David CameronConservative leader David Cameron has spoken emotionally about his reaction to the Fiona Pilkington case, describing it as “one of the saddest things I’ve ever read.”

In his speech on the closing day of the party’s conference in Manchester, in which he also spoke openly about the death of his own disabled son, Ivan, Mr Cameron said the issues surrounding the death of Fiona Pilkington and her daughter Francecca were deep rooted, and had been “going on for years.”

With his voice at one point appearing to falter, Mr Cameron said: “The instinct to protect the people we love is so strong. Nearly two years ago it was that instinct – that love – that drove Fiona Pilkington to do something desperate.”

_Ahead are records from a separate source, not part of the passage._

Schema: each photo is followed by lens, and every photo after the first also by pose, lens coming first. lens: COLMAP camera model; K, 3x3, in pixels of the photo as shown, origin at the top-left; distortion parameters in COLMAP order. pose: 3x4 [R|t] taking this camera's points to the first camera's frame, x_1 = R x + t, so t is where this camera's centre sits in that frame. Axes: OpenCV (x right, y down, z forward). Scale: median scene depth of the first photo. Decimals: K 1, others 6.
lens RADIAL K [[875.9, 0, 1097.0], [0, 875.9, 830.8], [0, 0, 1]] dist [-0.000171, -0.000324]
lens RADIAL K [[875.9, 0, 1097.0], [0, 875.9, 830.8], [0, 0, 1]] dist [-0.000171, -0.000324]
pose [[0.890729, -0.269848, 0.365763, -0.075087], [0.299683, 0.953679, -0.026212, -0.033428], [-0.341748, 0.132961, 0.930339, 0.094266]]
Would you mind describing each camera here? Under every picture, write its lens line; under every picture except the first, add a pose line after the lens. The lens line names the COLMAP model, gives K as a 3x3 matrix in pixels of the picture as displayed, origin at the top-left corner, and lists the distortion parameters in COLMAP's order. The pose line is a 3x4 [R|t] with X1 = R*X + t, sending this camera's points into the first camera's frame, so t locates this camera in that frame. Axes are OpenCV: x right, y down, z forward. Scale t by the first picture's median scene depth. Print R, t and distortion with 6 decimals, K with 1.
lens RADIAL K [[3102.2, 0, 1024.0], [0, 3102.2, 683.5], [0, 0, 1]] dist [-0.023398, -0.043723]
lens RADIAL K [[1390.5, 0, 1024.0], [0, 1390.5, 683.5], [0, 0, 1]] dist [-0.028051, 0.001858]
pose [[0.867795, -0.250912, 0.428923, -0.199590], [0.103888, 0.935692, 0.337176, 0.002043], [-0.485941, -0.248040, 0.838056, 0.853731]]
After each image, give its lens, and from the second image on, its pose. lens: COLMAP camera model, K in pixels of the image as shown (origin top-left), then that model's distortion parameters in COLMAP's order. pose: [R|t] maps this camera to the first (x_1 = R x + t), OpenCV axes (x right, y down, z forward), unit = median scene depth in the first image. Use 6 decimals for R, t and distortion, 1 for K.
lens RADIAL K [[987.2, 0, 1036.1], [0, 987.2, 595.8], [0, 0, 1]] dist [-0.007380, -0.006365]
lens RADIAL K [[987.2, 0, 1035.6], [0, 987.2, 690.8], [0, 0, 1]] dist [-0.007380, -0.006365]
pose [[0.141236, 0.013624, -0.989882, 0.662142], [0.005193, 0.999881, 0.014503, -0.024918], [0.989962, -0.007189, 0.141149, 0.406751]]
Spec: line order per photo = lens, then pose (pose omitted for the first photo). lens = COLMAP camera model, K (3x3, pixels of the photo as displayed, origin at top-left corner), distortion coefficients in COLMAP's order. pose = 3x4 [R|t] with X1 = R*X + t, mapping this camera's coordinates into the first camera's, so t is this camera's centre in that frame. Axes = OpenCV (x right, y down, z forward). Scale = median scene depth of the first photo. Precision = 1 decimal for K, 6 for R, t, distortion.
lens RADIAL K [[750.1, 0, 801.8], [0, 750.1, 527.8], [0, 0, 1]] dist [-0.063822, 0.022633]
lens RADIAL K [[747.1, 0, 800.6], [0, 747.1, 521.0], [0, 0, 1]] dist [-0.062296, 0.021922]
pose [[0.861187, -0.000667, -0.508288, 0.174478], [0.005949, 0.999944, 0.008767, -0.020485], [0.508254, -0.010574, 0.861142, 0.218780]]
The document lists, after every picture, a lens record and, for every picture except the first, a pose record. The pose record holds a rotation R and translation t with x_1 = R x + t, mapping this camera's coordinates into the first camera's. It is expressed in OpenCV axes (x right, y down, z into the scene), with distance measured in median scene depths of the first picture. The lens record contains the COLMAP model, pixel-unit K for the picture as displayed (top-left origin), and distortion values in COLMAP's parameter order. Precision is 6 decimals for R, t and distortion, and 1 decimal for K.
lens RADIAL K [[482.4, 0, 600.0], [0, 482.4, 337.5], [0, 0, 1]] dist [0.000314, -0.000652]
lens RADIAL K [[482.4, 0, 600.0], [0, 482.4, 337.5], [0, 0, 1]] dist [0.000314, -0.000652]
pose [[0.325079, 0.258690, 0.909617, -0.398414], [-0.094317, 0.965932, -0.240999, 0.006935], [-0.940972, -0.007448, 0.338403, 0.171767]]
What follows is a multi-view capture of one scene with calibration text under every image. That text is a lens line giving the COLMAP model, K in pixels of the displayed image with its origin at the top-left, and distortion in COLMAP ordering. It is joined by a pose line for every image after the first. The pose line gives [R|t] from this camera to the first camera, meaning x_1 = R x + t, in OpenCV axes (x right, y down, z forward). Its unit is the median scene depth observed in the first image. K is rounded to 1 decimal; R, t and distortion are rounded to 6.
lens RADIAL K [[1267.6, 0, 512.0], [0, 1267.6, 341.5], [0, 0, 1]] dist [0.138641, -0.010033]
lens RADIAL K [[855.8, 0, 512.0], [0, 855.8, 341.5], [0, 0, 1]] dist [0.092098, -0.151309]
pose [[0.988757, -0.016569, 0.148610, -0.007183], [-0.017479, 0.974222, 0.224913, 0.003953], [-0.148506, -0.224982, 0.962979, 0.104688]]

“Fiona was so driven to despair by the vile thugs that bullied her and her lovely disabled daughter Francecca and by the police that didn’t answer her cries for help that she could only see one way out. She put her daughter in her car, drove to a lay-by, and set it on fire.

“If no one would protect them then by ending their lives, she was keeping them safe. No one could hurt them anymore,” he said.

He said that Fiona and Francecca had been let down by the institutions that should have kept her safe.

He blamed “a breakdown of morality in the minds of those thugs; a total absence of feeling or conscience. A breakdown in community where a neighbour is left to reach a pitch of utter misery. And a breakdown of our criminal justice system.”

He said that if the Conservatives were elected, they would bring about major reform of the police and prosecution services, although he did not provide specific details.